Perhaps lacking the urgency of some other works on display, ‘Tired as the Land’ (2024) by Sam Keelan is an absurdist durational video work exploring queer intimacy, operating within the broader, sometimes ambiguous, theme of healing. A man cuddles an anthropomorphic hot water bottle with a smiling face. Following the pandemic, I’ve noticed two trends in contemporary art: overstimulating, sensory, mixed-media installations mirroring digital saturation, and prolonged, somatic pieces grounding the body as a site of healing – I see Keelan’s work and Nataraj’s next to it as belonging to the latter.

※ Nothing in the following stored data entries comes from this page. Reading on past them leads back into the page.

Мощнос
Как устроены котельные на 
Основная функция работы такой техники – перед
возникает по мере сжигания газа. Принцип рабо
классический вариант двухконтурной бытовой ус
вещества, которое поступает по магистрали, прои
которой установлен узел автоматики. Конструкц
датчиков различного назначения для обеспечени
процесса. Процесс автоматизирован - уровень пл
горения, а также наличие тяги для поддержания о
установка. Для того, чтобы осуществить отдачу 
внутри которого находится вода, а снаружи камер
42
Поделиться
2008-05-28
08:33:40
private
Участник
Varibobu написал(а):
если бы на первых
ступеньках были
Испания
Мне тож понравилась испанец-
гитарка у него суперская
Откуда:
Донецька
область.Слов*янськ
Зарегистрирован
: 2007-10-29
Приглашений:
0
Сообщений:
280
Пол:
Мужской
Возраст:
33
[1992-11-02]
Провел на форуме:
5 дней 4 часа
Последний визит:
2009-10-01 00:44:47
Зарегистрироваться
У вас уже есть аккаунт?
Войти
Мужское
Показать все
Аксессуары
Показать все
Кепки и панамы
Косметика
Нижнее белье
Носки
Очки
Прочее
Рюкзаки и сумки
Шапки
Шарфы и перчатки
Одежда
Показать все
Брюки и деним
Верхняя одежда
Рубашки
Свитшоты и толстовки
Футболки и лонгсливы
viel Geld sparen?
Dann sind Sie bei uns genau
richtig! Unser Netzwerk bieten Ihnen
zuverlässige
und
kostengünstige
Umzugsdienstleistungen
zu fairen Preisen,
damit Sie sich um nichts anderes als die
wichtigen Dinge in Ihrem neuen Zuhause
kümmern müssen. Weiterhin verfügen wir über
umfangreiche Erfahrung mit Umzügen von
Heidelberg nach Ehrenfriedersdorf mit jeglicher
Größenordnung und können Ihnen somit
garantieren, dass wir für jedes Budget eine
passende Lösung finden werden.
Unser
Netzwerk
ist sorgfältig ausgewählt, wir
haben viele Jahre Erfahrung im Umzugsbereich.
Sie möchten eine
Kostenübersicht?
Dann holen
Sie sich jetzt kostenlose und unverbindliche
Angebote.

Arif’s ‘Marvi and the Churail’ develops a split world through two-screen video and juxtaposed colours around the ornate fabric wall covering. South Asian folkloric figures representing two female archetypes, the moral heroine Umar Marvi and the ghost-witch Churail, slip between screens, uniting through anti-patriarchal stories. Centrally positioned in the gallery, Philippa Brown’s ‘A Summoning (I would shed my skin for you)’ also operates in the installation mode that dominates Jerwood Survey III. Downlit by pink, orange and blue hues, the freestanding steel structures bear objects creating small moments of still life as you interact with it – a ladder and vase, a mug and rug, shells embedded in wool. Mine is a tactile experience of colour, texture and space, evoking a nostalgia for subcultures and communities. As a poem displayed here says, ‘Belief is a portal. Your sculpture takes me there.’
Well-balanced and representing an array of concerns and practices, Jerwood Survey III provides some models for politicised aesthetics in the digital age. The utopianism connecting themes of hope, futurity and healing works with multi-media and interdisciplinary forms to sidestep traditional Western discourses by occupying space and time differently, creating non-conventional, affective experiences that defy linearity and pragmatism.
Tom Branfoot is a poet and critic from Bradford.
Jerwood Survey III is on show at Site Gallery, Sheffield, from 27 September 2024 – 26 January 2025. Jerwood Survey III is led by Southwark Park Galleries, touring nationally in collaboration with Collective (Edinburgh), g39 (Cardiff) and Site Gallery (Sheffield), and is supported by Jerwood Arts.
This review is supported by Site Gallery.